## TASK DIRECTIONS
Whenever a picture appears in the records, exclude it, and transcribe everything else exactly.

## SUPPLIED ENTRIES
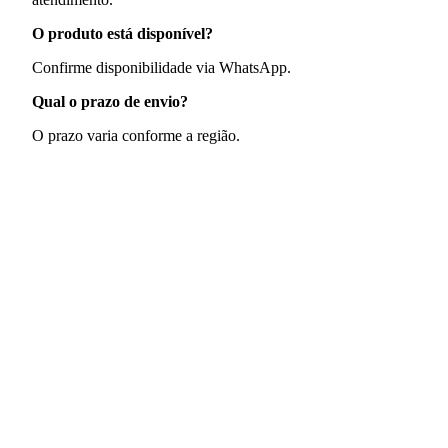
O produto está disponível?
Confirme disponibilidade via WhatsApp.
Qual o prazo de envio?
O prazo varia conforme a região.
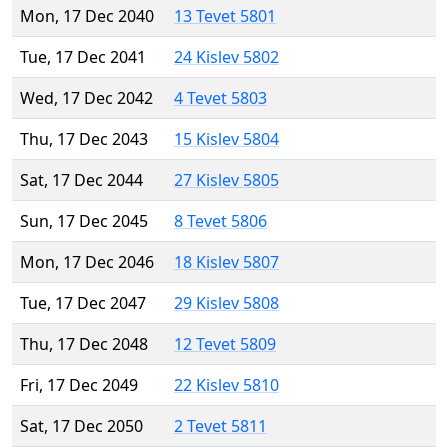
Mon, 17 Dec 2040
13 Tevet 5801
Tue, 17 Dec 2041
24 Kislev 5802
Wed, 17 Dec 2042
4 Tevet 5803
Thu, 17 Dec 2043
15 Kislev 5804
Sat, 17 Dec 2044
27 Kislev 5805
Sun, 17 Dec 2045
8 Tevet 5806
Mon, 17 Dec 2046
18 Kislev 5807
Tue, 17 Dec 2047
29 Kislev 5808
Thu, 17 Dec 2048
12 Tevet 5809
Fri, 17 Dec 2049
22 Kislev 5810
Sat, 17 Dec 2050
2 Tevet 5811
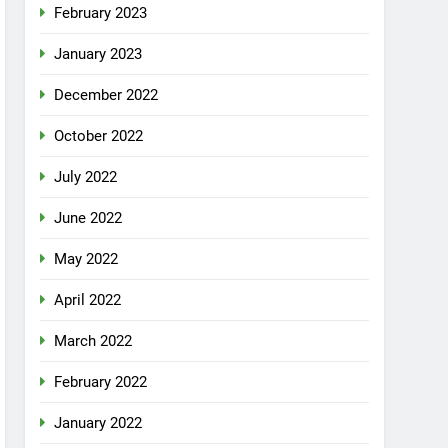
February 2023
January 2023
December 2022
October 2022
July 2022
June 2022
May 2022
April 2022
March 2022
February 2022
January 2022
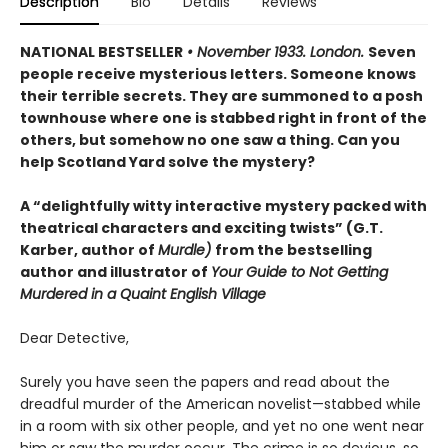
Description
Bio
Details
Reviews
NATIONAL BESTSELLER
• November 1933. London.
Seven
people receive mysterious letters. Someone knows
their terrible secrets. They are summoned to a posh
townhouse where one is stabbed right in front of the
others, but somehow no one saw a thing. Can you
help Scotland Yard solve the mystery?
A “delightfully witty interactive mystery packed with
theatrical characters and exciting twists” (G.T.
Karber, author of
Murdle)
from the bestselling
author and illustrator of
Your Guide to Not Getting
Murdered in a Quaint English Village
Dear Detective,
Surely you have seen the papers and read about the
dreadful murder of the American novelist—stabbed while
in a room with six other people, and yet no one went near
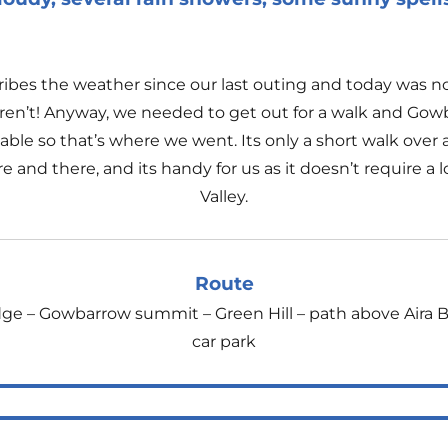
cribes the weather since our last outing and today was 
n’t! Anyway, we needed to get out for a walk and Gowbar
ble so that’s where we went. Its only a short walk over a 
and there, and its handy for us as it doesn’t require a l
Valley.
Route
dge – Gowbarrow summit – Green Hill – path above Aira 
car park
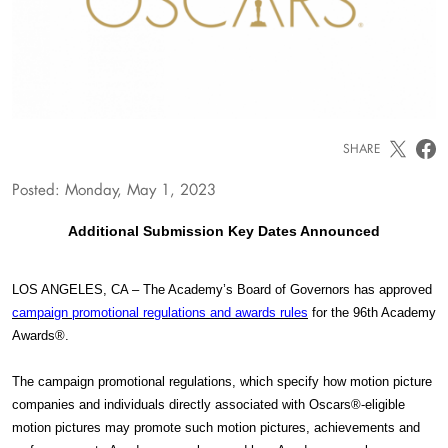
SHARE
Posted: Monday, May 1, 2023
Additional Submission Key Dates Announced
LOS ANGELES, CA – The Academy’s Board of Governors has approved
campaign promotional regulations and awards rules
for the 96th Academy
Awards®.
The campaign promotional regulations, which specify how motion picture
companies and individuals directly associated with Oscars®-eligible
motion pictures may promote such motion pictures, achievements and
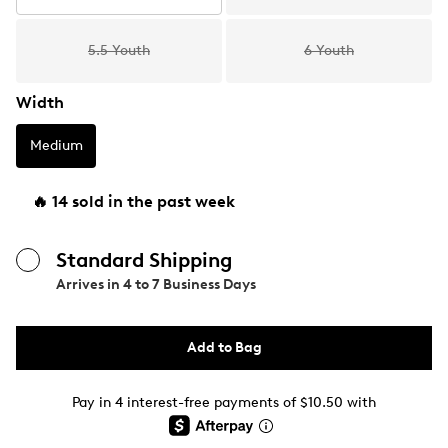
5.5 Youth
6 Youth
Width
Medium
🔥 14 sold in the past week
Standard Shipping
Arrives in
4 to 7 Business Days
Add to Bag
Pay in 4 interest-free payments of $10.50 with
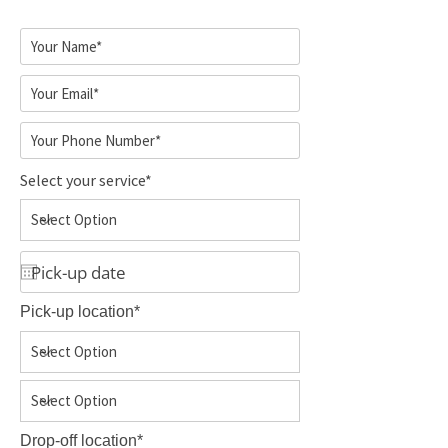
Select your service*
Pick-up location*
Drop-off location*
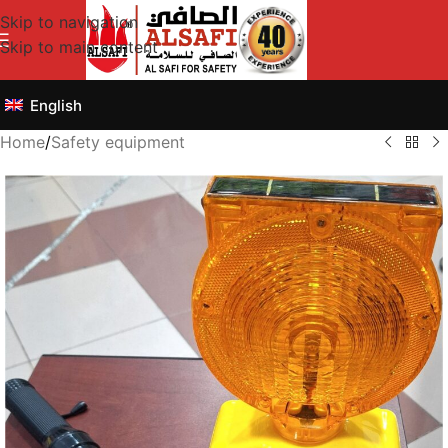
Skip to navigation
Skip to main content
English
Home
/
Safety equipment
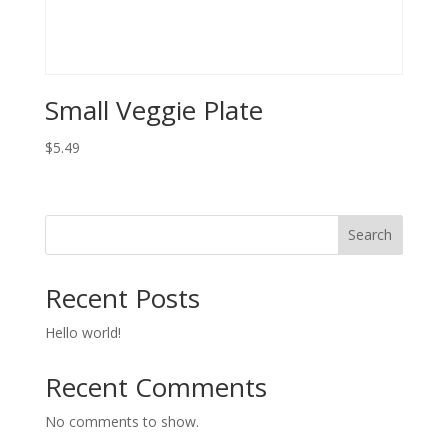
Small Veggie Plate
$
5.49
Search
Recent Posts
Hello world!
Recent Comments
No comments to show.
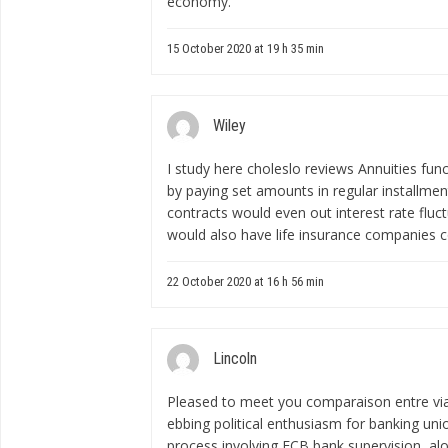
economy.
15 October 2020 at 19 h 35 min
Wiley
I study here
choleslo reviews
Annuities func
by paying set amounts in regular installme
contracts would even out interest rate fluc
would also have life insurance companies c
22 October 2020 at 16 h 56 min
Lincoln
Pleased to meet you
comparaison entre via
ebbing political enthusiasm for banking unio
process involving ECB bank supervision, alo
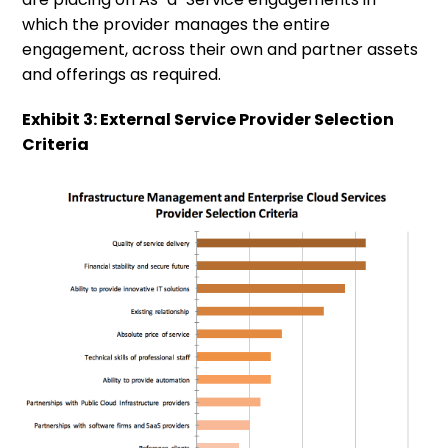
which the provider manages the entire
engagement, across their own and partner assets
and offerings as required.
Exhibit 3: External Service Provider Selection
Criteria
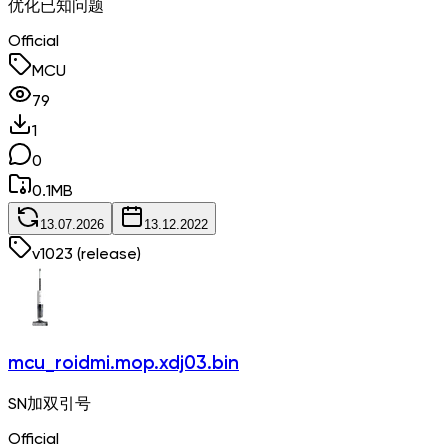
优化已知问题
Official
MCU
79
1
0
0.1
MB
13.07.2026
13.12.2022
v
1023
(release)
mcu_roidmi.mop.xdj03.bin
SN加双引号
Official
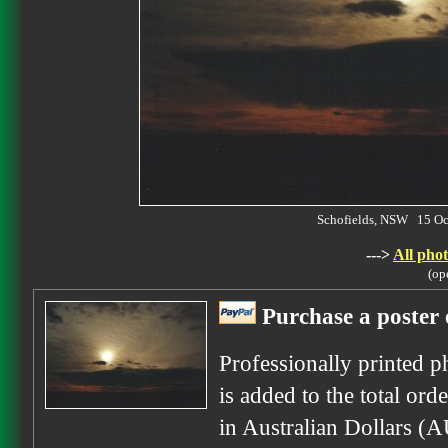
Schofields, NSW 15 O
--->
All phot
(op
Purchase a poster 
Professionally printed p
is added to the total ord
in Australian Dollars (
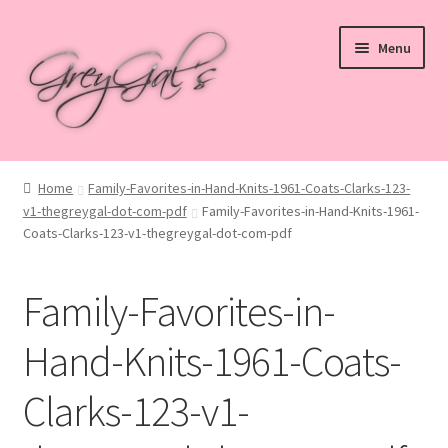
Skip
Skip
Menu
to
to
navigation
content
Home
Home
Family-Favorites-in-Hand-Knits-1961-Coats-Clarks-123-
v1-thegreygal-dot-com-pdf
Family-Favorites-in-Hand-Knits-1961-
Blog
Coats-Clarks-123-v1-thegreygal-dot-com-pdf
Checkout
Family-Favorites-in-
Shop
Hand-Knits-1961-Coats-
Cart
Clarks-123-v1-
My account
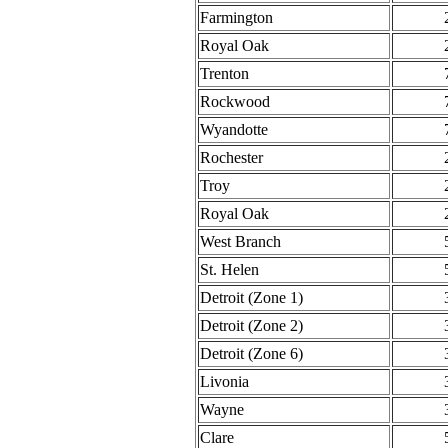
Farmington
Royal Oak
Trenton
Rockwood
Wyandotte
Rochester
Troy
Royal Oak
West Branch
St. Helen
Detroit (Zone 1)
Detroit (Zone 2)
Detroit (Zone 6)
Livonia
Wayne
Clare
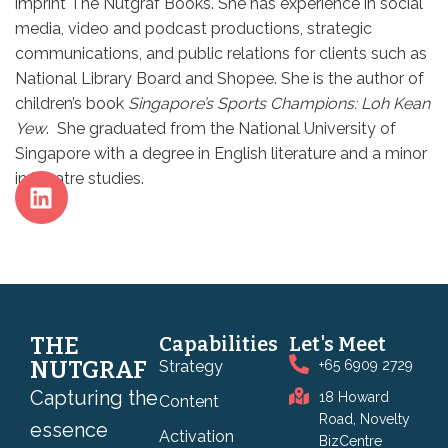
imprint The Nutgraf Books. She has experience in social
media, video and podcast productions, strategic
communications, and public relations for clients such as
National Library Board and Shopee. She is the author of
children’s book
Singapore’s Sports Champions: Loh Kean
Yew
. She graduated from the National University of
Singapore with a degree in English literature and a minor
in theatre studies.
THE
Capabilities
Let's Meet
NUTGRAF
Strategy
+65 6909 2729
Capturing the
18 Howard
Content
Road, Novelty
essence
Activation
BizCentre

## RESPONSE BELOW
O produto está disponível?
Confirme disponibilidade via WhatsApp.
Qual o prazo de envio?
O prazo varia conforme a região.
Mon, 17 Dec 2040
13 Tevet 5801
Tue, 17 Dec 2041
24 Kislev 5802
Wed, 17 Dec 2042
4 Tevet 5803
Thu, 17 Dec 2043
15 Kislev 5804
Sat, 17 Dec 2044
27 Kislev 5805
Sun, 17 Dec 2045
8 Tevet 5806
Mon, 17 Dec 2046
18 Kislev 5807
Tue, 17 Dec 2047
29 Kislev 5808
Thu, 17 Dec 2048
12 Tevet 5809
Fri, 17 Dec 2049
22 Kislev 5810
Sat, 17 Dec 2050
2 Tevet 5811
February 2023
January 2023
December 2022
October 2022
July 2022
June 2022
May 2022
April 2022
March 2022
February 2022
January 2022
Description
Bio
Details
Reviews
NATIONAL BESTSELLER
• November 1933. London.
Seven
people receive mysterious letters. Someone knows
their terrible secrets. They are summoned to a posh
townhouse where one is stabbed right in front of the
others, but somehow no one saw a thing. Can you
help Scotland Yard solve the mystery?
A “delightfully witty interactive mystery packed with
theatrical characters and exciting twists” (G.T.
Karber, author of
Murdle)
from the bestselling
author and illustrator of
Your Guide to Not Getting
Murdered in a Quaint English Village
Dear Detective,
Surely you have seen the papers and read about the
dreadful murder of the American novelist—stabbed while
in a room with six other people, and yet no one went near
cribes the weather since our last outing and today was 
n’t! Anyway, we needed to get out for a walk and Gowbar
ble so that’s where we went. Its only a short walk over a 
and there, and its handy for us as it doesn’t require a l
Valley.
Route
dge – Gowbarrow summit – Green Hill – path above Aira 
car park
SHARE
Posted: Monday, May 1, 2023
Additional Submission Key Dates Announced
LOS ANGELES, CA – The Academy’s Board of Governors has approved
campaign promotional regulations and awards rules
for the 96th Academy
Awards®.
The campaign promotional regulations, which specify how motion picture
companies and individuals directly associated with Oscars®-eligible
motion pictures may promote such motion pictures, achievements and
5.5 Youth
6 Youth
Width
Medium
🔥 14 sold in the past week
Standard Shipping
Arrives in
4 to 7 Business Days
Add to Bag
Pay in 4 interest-free payments of $10.50 with
Select your service*
Pick-up location*
Drop-off location*
Skip to navigation
Skip to main content
English
Home
/
Safety equipment
Small Veggie Plate
$
5.49
Search
Recent Posts
Hello world!
Recent Comments
No comments to show.
economy.
15 October 2020 at 19 h 35 min
Wiley
I study here
choleslo reviews
Annuities func
by paying set amounts in regular installme
contracts would even out interest rate fluc
would also have life insurance companies c
22 October 2020 at 16 h 56 min
Lincoln
Pleased to meet you
comparaison entre via
ebbing political enthusiasm for banking unio
process involving ECB bank supervision, alo
which the provider manages the entire
engagement, across their own and partner assets
and offerings as required.
Exhibit 3: External Service Provider Selection
Criteria
优化已知问题
Official
MCU
79
1
0
0.1
MB
13.07.2026
13.12.2022
v
1023
(release)
mcu_roidmi.mop.xdj03.bin
SN加双引号
Official
Schofields, NSW 15 O
--->
All phot
(op
Purchase a poster 
Professionally printed p
is added to the total ord
in Australian Dollars (
Skip
Skip
Menu
to
to
navigation
content
Home
Home
Family-Favorites-in-Hand-Knits-1961-Coats-Clarks-123-
v1-thegreygal-dot-com-pdf
Family-Favorites-in-Hand-Knits-1961-
Blog
Coats-Clarks-123-v1-thegreygal-dot-com-pdf
Checkout
Family-Favorites-in-
Shop
Hand-Knits-1961-Coats-
Cart
Clarks-123-v1-
My account
Farmington
Royal Oak
Trenton
Rockwood
Wyandotte
Rochester
Troy
Royal Oak
West Branch
St. Helen
Detroit (Zone 1)
Detroit (Zone 2)
Detroit (Zone 6)
Livonia
Wayne
Clare
imprint The Nutgraf Books. She has experience in social
media, video and podcast productions, strategic
communications, and public relations for clients such as
National Library Board and Shopee. She is the author of
children’s book
Singapore’s Sports Champions: Loh Kean
Yew
. She graduated from the National University of
Singapore with a degree in English literature and a minor
in theatre studies.
THE
Capabilities
Let's Meet
NUTGRAF
Strategy
+65 6909 2729
Capturing the
18 Howard
Content
Road, Novelty
essence
Activation
BizCentre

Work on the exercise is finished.